■ **Trecho do documento**:
Amarante colecionava botões. Eram 24 times brasileiros, disputando, pelo menos, três tipos de campeonato. No início das férias, aconteciam os campeonatos regionais, com oito equipes cada, todos inusitados: o paulista-goiano; o carioca-pernambucano; e o restinho do Brasil. Depois, vinha um torneio disputado nos moldes da Copa do Mundo. As férias terminavam com o Campeonato Brasileiro em andamento, com três divisões, também de oito clubes cada. As rodadas finais acabavam se arrastando pelo semestre e os jogos ficavam restritos aos sábados ou domingos que não tinham programação especial. Num caderno com espiral, Amarante anotava os resultados das partidas, os artilheiros de cada jogo, e atualizava o ranking.

■ **Tarefas do exercício**:
A – Quais são os campeonatos regionais citados no trecho sobre Amarante? Liste todos.
B – Transcreva literalmente o trecho sobre Amarante, começando em "Amarante colecionava botões." e indo até "atualizava o ranking.".

[Dados armazenados]

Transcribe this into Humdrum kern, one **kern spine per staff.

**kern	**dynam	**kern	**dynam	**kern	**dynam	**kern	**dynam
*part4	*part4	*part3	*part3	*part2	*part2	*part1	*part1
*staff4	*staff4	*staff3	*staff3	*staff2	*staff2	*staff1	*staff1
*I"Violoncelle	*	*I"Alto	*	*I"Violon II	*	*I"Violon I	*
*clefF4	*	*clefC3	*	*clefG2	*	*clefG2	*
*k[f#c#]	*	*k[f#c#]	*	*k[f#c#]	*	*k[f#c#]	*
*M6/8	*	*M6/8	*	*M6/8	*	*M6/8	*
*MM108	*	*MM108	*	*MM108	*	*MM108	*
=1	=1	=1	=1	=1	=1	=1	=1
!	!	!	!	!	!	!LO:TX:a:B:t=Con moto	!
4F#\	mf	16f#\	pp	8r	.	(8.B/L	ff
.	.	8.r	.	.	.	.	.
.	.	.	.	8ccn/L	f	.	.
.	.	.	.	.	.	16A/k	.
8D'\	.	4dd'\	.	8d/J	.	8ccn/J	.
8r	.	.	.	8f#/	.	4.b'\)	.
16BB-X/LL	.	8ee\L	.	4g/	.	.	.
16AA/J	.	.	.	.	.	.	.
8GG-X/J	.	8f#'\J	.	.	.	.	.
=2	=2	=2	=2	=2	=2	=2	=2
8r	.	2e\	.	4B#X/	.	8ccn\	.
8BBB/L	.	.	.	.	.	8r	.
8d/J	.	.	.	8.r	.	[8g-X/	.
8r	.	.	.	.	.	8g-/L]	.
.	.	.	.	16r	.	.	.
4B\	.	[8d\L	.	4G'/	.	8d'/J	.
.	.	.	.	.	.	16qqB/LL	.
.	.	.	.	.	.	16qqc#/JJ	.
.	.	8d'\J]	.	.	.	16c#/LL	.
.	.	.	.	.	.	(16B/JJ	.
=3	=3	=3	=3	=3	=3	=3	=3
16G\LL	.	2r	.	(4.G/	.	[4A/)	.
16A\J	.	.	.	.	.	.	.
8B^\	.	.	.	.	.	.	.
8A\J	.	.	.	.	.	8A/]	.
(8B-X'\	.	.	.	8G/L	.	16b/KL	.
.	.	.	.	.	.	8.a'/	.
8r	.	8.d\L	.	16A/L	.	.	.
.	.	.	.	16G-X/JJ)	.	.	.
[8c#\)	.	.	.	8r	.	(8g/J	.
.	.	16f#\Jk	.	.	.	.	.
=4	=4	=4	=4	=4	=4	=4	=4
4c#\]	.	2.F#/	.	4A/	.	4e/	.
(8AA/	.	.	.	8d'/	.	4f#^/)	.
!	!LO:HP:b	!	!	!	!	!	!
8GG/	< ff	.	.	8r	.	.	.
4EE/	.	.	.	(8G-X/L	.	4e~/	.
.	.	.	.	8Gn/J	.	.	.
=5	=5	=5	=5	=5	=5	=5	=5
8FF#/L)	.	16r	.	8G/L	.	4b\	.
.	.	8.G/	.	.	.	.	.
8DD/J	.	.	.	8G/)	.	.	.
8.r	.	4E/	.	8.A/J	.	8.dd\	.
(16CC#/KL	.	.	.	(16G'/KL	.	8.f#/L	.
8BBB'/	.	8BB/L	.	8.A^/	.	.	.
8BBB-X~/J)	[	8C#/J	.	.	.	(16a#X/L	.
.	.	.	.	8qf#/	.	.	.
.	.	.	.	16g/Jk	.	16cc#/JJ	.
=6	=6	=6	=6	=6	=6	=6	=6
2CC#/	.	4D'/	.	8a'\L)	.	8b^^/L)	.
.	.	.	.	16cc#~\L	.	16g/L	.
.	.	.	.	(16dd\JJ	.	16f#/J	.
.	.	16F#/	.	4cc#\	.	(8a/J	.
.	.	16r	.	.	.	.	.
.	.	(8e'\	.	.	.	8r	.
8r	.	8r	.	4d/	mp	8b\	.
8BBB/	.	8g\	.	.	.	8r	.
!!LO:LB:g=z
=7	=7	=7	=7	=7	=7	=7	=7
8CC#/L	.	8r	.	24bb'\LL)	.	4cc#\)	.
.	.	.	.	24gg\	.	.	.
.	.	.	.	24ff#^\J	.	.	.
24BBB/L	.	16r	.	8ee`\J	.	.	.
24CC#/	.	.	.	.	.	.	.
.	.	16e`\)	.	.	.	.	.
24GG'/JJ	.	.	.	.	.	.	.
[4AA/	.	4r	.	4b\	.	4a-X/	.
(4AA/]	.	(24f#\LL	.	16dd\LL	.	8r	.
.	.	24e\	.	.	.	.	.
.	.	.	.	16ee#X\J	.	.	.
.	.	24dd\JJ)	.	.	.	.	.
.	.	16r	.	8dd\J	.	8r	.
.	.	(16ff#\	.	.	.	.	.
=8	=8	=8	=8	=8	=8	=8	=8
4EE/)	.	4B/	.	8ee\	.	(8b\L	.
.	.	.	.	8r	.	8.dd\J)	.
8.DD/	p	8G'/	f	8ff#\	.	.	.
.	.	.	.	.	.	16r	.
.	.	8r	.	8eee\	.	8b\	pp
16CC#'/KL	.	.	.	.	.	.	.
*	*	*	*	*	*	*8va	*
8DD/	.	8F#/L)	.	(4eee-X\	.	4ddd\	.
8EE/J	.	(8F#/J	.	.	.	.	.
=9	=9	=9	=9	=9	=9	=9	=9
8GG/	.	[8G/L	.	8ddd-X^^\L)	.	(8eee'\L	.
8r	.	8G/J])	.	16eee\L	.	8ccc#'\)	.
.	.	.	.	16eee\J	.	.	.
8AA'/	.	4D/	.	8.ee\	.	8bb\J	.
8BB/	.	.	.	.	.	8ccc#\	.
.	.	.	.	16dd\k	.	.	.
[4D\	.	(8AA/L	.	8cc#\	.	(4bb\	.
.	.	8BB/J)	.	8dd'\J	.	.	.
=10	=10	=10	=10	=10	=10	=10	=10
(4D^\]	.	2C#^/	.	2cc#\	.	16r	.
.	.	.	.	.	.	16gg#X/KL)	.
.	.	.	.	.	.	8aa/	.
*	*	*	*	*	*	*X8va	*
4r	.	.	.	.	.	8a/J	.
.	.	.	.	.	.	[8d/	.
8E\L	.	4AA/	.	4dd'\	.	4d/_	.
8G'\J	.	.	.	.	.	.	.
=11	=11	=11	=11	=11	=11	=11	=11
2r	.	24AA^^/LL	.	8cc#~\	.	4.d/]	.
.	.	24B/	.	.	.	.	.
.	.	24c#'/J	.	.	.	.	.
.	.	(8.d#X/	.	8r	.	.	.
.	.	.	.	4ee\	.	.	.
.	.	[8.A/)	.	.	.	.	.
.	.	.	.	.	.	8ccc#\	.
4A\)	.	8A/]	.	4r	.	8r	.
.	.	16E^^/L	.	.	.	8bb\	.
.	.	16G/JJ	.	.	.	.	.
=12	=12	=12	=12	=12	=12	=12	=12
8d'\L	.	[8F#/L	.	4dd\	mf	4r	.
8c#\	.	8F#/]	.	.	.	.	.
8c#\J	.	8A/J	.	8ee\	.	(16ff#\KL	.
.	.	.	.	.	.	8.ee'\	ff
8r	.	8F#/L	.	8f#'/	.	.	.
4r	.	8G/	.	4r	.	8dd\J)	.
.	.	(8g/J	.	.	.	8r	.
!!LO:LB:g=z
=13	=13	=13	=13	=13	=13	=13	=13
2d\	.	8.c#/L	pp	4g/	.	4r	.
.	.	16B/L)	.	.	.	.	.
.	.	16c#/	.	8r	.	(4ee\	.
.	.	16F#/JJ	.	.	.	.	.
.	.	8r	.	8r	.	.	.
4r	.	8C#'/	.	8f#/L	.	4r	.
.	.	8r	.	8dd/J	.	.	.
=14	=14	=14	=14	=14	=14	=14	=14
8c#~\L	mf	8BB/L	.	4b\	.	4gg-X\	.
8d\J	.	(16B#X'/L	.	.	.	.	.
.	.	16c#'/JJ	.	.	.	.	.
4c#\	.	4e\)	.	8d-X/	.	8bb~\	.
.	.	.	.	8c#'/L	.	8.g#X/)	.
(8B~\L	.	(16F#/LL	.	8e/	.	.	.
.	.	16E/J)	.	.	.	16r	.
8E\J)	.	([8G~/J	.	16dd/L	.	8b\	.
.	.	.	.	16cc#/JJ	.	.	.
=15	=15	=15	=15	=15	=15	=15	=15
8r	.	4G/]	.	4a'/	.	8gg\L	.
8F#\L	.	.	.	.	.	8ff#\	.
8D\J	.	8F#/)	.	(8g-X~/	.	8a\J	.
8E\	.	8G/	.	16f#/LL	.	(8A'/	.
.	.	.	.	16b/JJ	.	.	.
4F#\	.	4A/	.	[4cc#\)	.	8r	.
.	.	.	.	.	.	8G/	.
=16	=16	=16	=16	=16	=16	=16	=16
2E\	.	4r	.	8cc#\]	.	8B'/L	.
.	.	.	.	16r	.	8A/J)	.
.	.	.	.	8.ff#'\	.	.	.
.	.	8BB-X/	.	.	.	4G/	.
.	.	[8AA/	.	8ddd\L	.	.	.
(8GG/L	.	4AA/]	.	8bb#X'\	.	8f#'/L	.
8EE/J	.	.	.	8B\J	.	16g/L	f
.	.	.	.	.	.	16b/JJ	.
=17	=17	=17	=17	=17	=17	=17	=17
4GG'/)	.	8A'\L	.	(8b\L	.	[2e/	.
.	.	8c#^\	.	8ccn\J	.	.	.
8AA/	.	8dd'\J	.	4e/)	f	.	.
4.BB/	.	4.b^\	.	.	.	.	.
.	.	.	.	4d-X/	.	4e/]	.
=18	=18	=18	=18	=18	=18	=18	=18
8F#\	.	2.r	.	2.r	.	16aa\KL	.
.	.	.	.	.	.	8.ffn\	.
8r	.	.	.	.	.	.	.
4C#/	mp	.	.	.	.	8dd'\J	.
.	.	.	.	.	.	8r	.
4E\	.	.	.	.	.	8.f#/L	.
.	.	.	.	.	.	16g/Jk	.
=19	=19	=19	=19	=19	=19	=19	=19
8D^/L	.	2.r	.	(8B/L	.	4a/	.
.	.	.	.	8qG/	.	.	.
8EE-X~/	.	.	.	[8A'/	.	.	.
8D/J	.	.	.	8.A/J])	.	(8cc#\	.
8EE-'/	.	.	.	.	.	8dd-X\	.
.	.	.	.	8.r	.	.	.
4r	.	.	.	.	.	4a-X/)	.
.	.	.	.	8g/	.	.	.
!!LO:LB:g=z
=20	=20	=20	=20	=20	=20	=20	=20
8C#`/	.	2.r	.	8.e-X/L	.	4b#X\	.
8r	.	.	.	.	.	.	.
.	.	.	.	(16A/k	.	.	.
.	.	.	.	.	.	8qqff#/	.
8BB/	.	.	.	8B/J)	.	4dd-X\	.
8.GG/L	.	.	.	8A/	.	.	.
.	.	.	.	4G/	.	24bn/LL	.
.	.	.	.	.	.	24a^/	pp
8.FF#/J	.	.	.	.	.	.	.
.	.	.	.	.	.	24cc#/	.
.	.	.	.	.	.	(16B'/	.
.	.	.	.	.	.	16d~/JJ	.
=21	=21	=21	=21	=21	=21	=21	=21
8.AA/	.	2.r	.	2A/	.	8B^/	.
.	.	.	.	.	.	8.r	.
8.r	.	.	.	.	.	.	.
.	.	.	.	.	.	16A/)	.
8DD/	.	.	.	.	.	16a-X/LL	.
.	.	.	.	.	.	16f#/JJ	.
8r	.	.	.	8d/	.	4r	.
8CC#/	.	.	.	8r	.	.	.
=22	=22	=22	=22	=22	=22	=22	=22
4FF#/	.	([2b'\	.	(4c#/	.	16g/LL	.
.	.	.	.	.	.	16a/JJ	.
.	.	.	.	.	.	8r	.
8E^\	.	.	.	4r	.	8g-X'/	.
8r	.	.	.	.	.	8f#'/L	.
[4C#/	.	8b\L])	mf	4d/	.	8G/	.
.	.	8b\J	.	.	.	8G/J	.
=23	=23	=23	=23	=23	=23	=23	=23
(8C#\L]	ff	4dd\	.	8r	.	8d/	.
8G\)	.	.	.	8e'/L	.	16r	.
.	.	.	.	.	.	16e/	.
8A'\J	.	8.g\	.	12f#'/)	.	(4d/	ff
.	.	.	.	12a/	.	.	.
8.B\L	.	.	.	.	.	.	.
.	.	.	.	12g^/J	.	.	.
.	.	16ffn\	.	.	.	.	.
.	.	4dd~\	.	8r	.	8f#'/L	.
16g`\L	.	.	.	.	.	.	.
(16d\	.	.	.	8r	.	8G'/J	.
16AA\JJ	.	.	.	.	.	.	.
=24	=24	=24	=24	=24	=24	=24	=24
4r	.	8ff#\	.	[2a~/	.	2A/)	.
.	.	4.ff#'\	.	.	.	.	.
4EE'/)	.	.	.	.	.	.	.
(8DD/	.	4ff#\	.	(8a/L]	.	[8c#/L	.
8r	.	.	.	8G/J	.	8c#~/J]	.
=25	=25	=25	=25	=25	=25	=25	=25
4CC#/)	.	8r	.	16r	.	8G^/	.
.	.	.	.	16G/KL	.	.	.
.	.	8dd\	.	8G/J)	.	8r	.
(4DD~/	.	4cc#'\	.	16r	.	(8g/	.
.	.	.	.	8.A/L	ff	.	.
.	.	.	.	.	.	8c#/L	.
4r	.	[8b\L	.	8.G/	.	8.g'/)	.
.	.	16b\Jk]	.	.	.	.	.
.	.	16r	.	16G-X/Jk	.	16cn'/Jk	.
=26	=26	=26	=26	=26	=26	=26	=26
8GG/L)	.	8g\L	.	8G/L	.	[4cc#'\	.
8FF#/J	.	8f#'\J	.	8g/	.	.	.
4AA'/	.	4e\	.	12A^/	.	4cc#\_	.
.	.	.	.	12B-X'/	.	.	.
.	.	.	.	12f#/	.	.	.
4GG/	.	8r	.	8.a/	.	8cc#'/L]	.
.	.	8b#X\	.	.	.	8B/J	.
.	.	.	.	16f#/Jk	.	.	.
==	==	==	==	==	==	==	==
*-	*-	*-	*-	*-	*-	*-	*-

■ **Respostas do exercício**:
A –
- paulista-goiano
- carioca-pernambucano
- restinho do Brasil

B –
Amarante colecionava botões. Eram 24 times brasileiros, disputando, pelo menos, três tipos de campeonato. No início das férias, aconteciam os campeonatos regionais, com oito equipes cada, todos inusitados: o paulista-goiano; o carioca-pernambucano; e o restinho do Brasil. Depois, vinha um torneio disputado nos moldes da Copa do Mundo. As férias terminavam com o Campeonato Brasileiro em andamento, com três divisões, também de oito clubes cada. As rodadas finais acabavam se arrastando pelo semestre e os jogos ficavam restritos aos sábados ou domingos que não tinham programação especial. Num caderno com espiral, Amarante anotava os resultados das partidas, os artilheiros de cada jogo, e atualizava o ranking.